おんがく・えとせとら-TAPPING 「フェンダー・テレキャスター・ブック」より

 当日はこのテレキャスター(エスクワイア)以外に、黒沢楽器/スタッフォードのエレアコも使用してました。これもレンタル品かもしれません。

 当年68歳。老眼鏡,髪の毛の後退した頭、上半身の恰幅が良くなった出で立ちに、太い低音ボーカルは、さすが説得力があります。これがプロの威圧感というものでしょうか。
 残念ながらボーカル曲はほとんど馴染みがない曲ばかりで、私にとっては定番インスト「スリープウォーク」が一番の聞きどころでした。他の聴衆も同様だったのか分かりませんが、「次はテンポの速い曲を」という紹介を受けても、皆割りと静かに聴きいってましたね。「手拍子でもした方がええんちゃうか?」など思いながら周囲をそっと見回して逡巡してる間に「あぁ終わってもた…」という感じでしょうか。そのせいかどうか、アンコールは1曲のみ。間に休憩をはさんで計約2時間で終了しました。他の会場ではどうだったんだろ?

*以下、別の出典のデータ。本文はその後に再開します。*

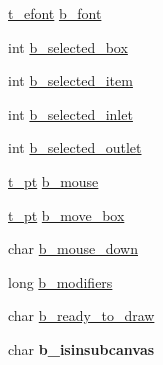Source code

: \begin{DoxyCompactItemize}
\item 
\hyperlink{struct__efont}{t\-\_\-efont} \hyperlink{struct__edspbox_a4071412a20456f5fcafe2a91cdef11c3}{b\-\_\-font}
\item 
int \hyperlink{struct__edspbox_acc1a127070b19ccf6e222d7349c84c96}{b\-\_\-selected\-\_\-box}
\item 
int \hyperlink{struct__edspbox_a1f65b6d093e53fd85bed085ce0c5dd8e}{b\-\_\-selected\-\_\-item}
\item 
int \hyperlink{struct__edspbox_a0cebb4789c213079e0490e86c10c2893}{b\-\_\-selected\-\_\-inlet}
\item 
int \hyperlink{struct__edspbox_acbf0482cb9c6e192e2059775acc1ac86}{b\-\_\-selected\-\_\-outlet}
\item 
\hyperlink{struct__pt}{t\-\_\-pt} \hyperlink{struct__edspbox_a8831d355ec1dbb2dca9a68268a977965}{b\-\_\-mouse}
\item 
\hyperlink{struct__pt}{t\-\_\-pt} \hyperlink{struct__edspbox_a2b028829ae54f8ccede6bb0d5903f7fd}{b\-\_\-move\-\_\-box}
\item 
char \hyperlink{struct__edspbox_a1dc439a4d35e98f78370c81ceadc8ea0}{b\-\_\-mouse\-\_\-down}
\item 
long \hyperlink{struct__edspbox_ad230697acdd2d00abb2dc18dd38089d8}{b\-\_\-modifiers}
\item 
char \hyperlink{struct__edspbox_a234ea03e103bd45f5fa1d27b8e69b5dd}{b\-\_\-ready\-\_\-to\-\_\-draw}
\item 
\hypertarget{struct__edspbox_a4478423a97430b84acbf374f9089f51f}{char {\bfseries b\-\_\-isinsubcanvas}}\label{struct__edspbox_a4478423a97430b84acbf374f9089f51f}


\end{DoxyCompactItemize}
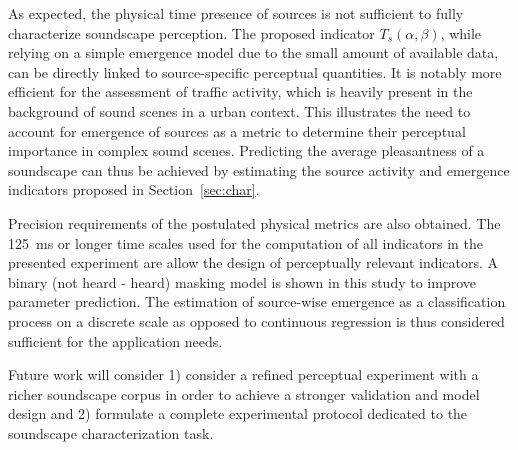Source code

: \documentclass{article}
\begin{document}
\begin{sloppy}
As expected, the physical time presence of sources is not sufficient to fully characterize soundscape perception. The proposed indicator $T_s(\alpha, \beta)$, while relying on a simple emergence model due to the small amount of available data, can be directly linked to source-specific perceptual quantities. It is notably more efficient for the assessment of traffic activity, which is heavily present in the background of sound scenes in a urban context. This illustrates the need to account for emergence of sources as a metric to determine their perceptual importance in complex sound scenes. Predicting the average pleasantness of a soundscape can thus be achieved by estimating the source activity and emergence indicators proposed in Section~\ref{sec:char}.

Precision requirements of the postulated physical metrics are also obtained. The 125~ms or longer time scales used for the computation of all indicators in the presented experiment are allow the design of perceptually relevant indicators. A binary (not heard - heard) masking model is shown in this study to improve parameter prediction. The estimation of source-wise emergence as a classification process on a discrete scale as opposed to continuous regression is thus considered sufficient for the application needs.

Future work will consider 1) consider a refined perceptual experiment with a richer soundscape corpus in order to achieve a stronger validation and model design and 2) formulate a complete experimental protocol dedicated to the soundscape characterization task.




\end{sloppy}
\end{document}
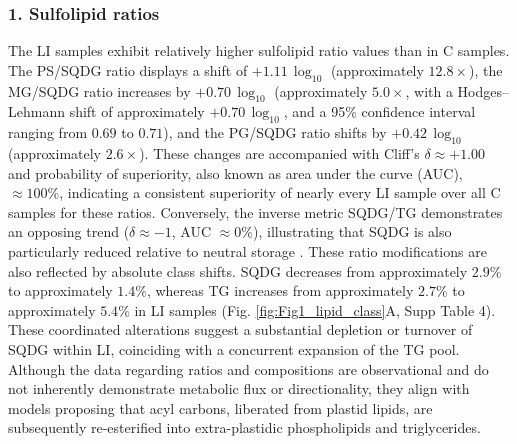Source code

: \documentclass[10pt,letterpaper]{article}
\begin{document}
\begin{itemize}
\subsubsection*{1. Sulfolipid ratios}
The LI samples exhibit relatively higher sulfolipid ratio values than in C samples. The PS/SQDG ratio displays a shift of $+1.11 \,\log_{10}$ (approximately $12.8\times$), the MG/SQDG ratio increases by $+0.70 \,\log_{10}$ (approximately $5.0\times$, with a Hodges--Lehmann shift of approximately $+0.70 \,\log_{10}$, and a 95\% confidence interval ranging from $0.69$ to $0.71$), and the PG/SQDG ratio shifts by $+0.42 \,\log_{10}$ (approximately $2.6\times$). These changes are accompanied with Cliff’s $\delta \approx +1.00$ and probability of superiority, also known as area under the curve (AUC), $\approx 100\%$, indicating a consistent superiority of nearly every LI sample over all C samples for these ratios. Conversely, the inverse metric SQDG/TG demonstrates an opposing trend ($\delta \approx -1$, AUC $\approx 0\%$), illustrating that SQDG is also particularly reduced relative to neutral storage . These ratio modifications are also reflected by absolute class shifts. SQDG decreases from approximately $2.9\%$ to approximately $1.4\%$, whereas TG increases from approximately $2.7\%$ to approximately $5.4\%$ in LI samples (Fig. \ref{fig:Fig1_lipid_class}A, Supp Table 4). These coordinated alterations suggest a substantial depletion or turnover of SQDG within LI, coinciding with a concurrent expansion of the TG pool. Although the data regarding ratios and compositions are observational and do not inherently demonstrate metabolic flux or directionality, they align with models proposing that acyl carbons, liberated from plastid lipids, are subsequently re-esterified into extra-plastidic phospholipids and triglycerides.





\end{itemize}
\end{document}
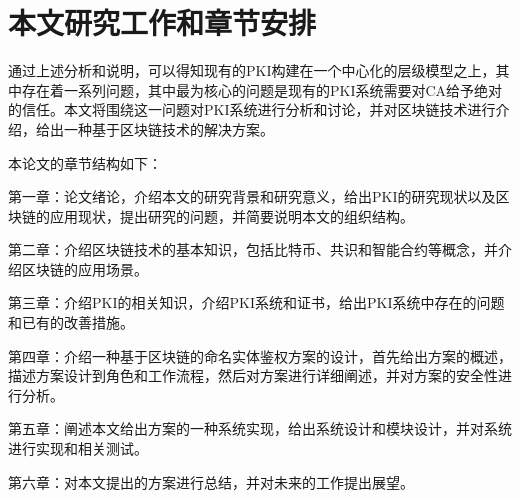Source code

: 









\section{本文研究工作和章节安排}


通过上述分析和说明，可以得知现有的PKI构建在一个中心化的层级模型之上，其中存在着一系列问题，其中最为核心的问题是现有的PKI系统需要对CA给予绝对的信任。本文将围绕这一问题对PKI系统进行分析和讨论，并对区块链技术进行介绍，给出一种基于区块链技术的解决方案。




本论文的章节结构如下：

第一章：论文绪论，介绍本文的研究背景和研究意义，给出PKI的研究现状以及区块链的应用现状，提出研究的问题，并简要说明本文的组织结构。

第二章：介绍区块链技术的基本知识，包括比特币、共识和智能合约等概念，并介绍区块链的应用场景。

第三章：介绍PKI的相关知识，介绍PKI系统和证书，给出PKI系统中存在的问题和已有的改善措施。

第四章：介绍一种基于区块链的命名实体鉴权方案的设计，首先给出方案的概述，描述方案设计到角色和工作流程，然后对方案进行详细阐述，并对方案的安全性进行分析。

第五章：阐述本文给出方案的一种系统实现，给出系统设计和模块设计，并对系统进行实现和相关测试。

第六章：对本文提出的方案进行总结，并对未来的工作提出展望。




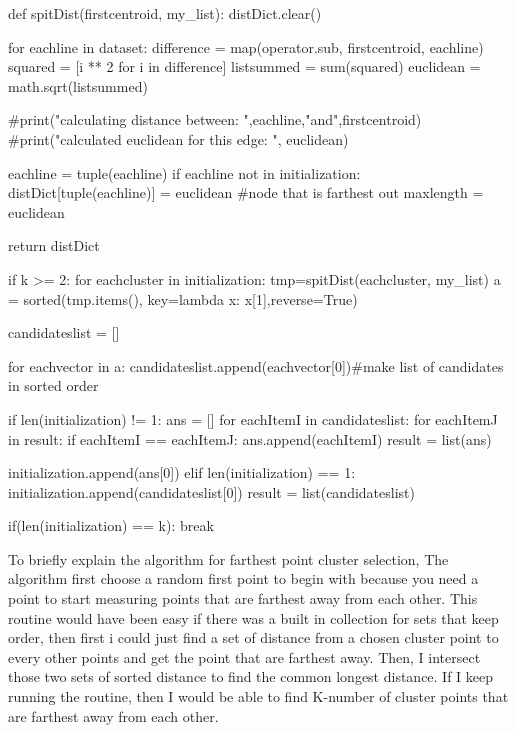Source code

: \documentclass{article}
\begin{document}
\begin{python}
def spitDist(firstcentroid, my_list):
    distDict.clear()
    
    for eachline in dataset:
        difference = map(operator.sub, firstcentroid, eachline)
        squared = [i ** 2 for i in difference]
        listsummed = sum(squared)
        euclidean = math.sqrt(listsummed)
    
        #print("calculating distance between: ",eachline,"and",firstcentroid)
        #print("calculated euclidean for this edge: ", euclidean)
        
        eachline = tuple(eachline)
        if eachline not in initialization:
            distDict[tuple(eachline)] = euclidean #node that is farthest out
            maxlength = euclidean
        
    return distDict

if k >= 2:
    for eachcluster in initialization:
        tmp=spitDist(eachcluster, my_list)
        a = sorted(tmp.items(), key=lambda x: x[1],reverse=True)
            
        candidateslist = []
            
        for eachvector in a:
            candidateslist.append(eachvector[0])#make list of candidates in sorted order
            
        if len(initialization) != 1:
            ans = []
            for eachItemI in candidateslist:
                for eachItemJ in result:
                    if eachItemI == eachItemJ:
                        ans.append(eachItemI)
            result = list(ans)

            initialization.append(ans[0])
        elif len(initialization) == 1:
            initialization.append(candidateslist[0])
            result = list(candidateslist)

        if(len(initialization) == k):
            break
\end{python}
To briefly explain the algorithm for farthest point cluster selection, The algorithm first choose a random first point to begin with because you need a point to start measuring points that are farthest away from each other.  This routine would have been easy if there was a built in collection for sets that keep order, then first i could just find a set of distance from a chosen cluster point to every other points and get the point that are farthest away. Then, I intersect those two sets of sorted distance to find the common longest distance. If I keep running the routine, then I would be able to find K-number of cluster points that are farthest away from each other. 
    \newpage
\end{document}
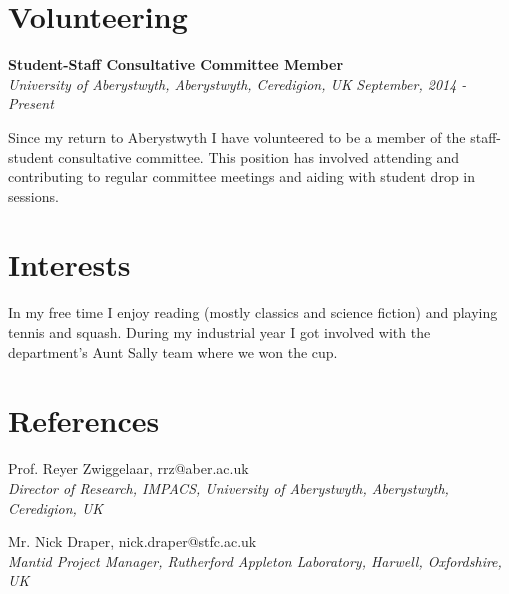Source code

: \documentclass[margin,line]{res}
\begin{document}
\begin{resume}
\section{\sc Volunteering}
{\bf Student-Staff Consultative Committee Member} \\
{\it University of Aberystwyth, Aberystwyth, Ceredigion, UK} \hfill {\it September, 2014 - Present}

Since my return to Aberystwyth I have volunteered to be a member of the staff-student consultative committee. This position has involved attending and contributing to regular committee meetings and aiding with student drop in sessions.

\section{\sc Interests}
In my free time I enjoy reading (mostly classics and science fiction) and playing tennis and squash. During my industrial year I got involved with the department's Aunt Sally team where we won the cup.

\section{\sc References}
Prof. Reyer Zwiggelaar, rrz@aber.ac.uk \\
{\em Director of Research, IMPACS, University of Aberystwyth, Aberystwyth, Ceredigion, UK}

Mr. Nick Draper, nick.draper@stfc.ac.uk \\
{\em Mantid Project Manager, Rutherford Appleton Laboratory, Harwell, Oxfordshire, UK}

\end{resume}
\end{document}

 最後に,30年前に発行されたプレイヤー別冊「ザ・ギターVol.1」に掲載されたAギャレットのテレキャスをちらっと紹介しときます。56年製。ということは白ピックガードが標準なので,ブラック・ガードは交換品ということになります。Jベック同様「黒ガード」への憧れは万国共通のものだったのかもしれない。ボリュームとトーンのノブの間にはフェイズ・スイッチが。
 この,当時のメインギターは,後にセンターPUが増設され,ネックが交換されたりしていきます。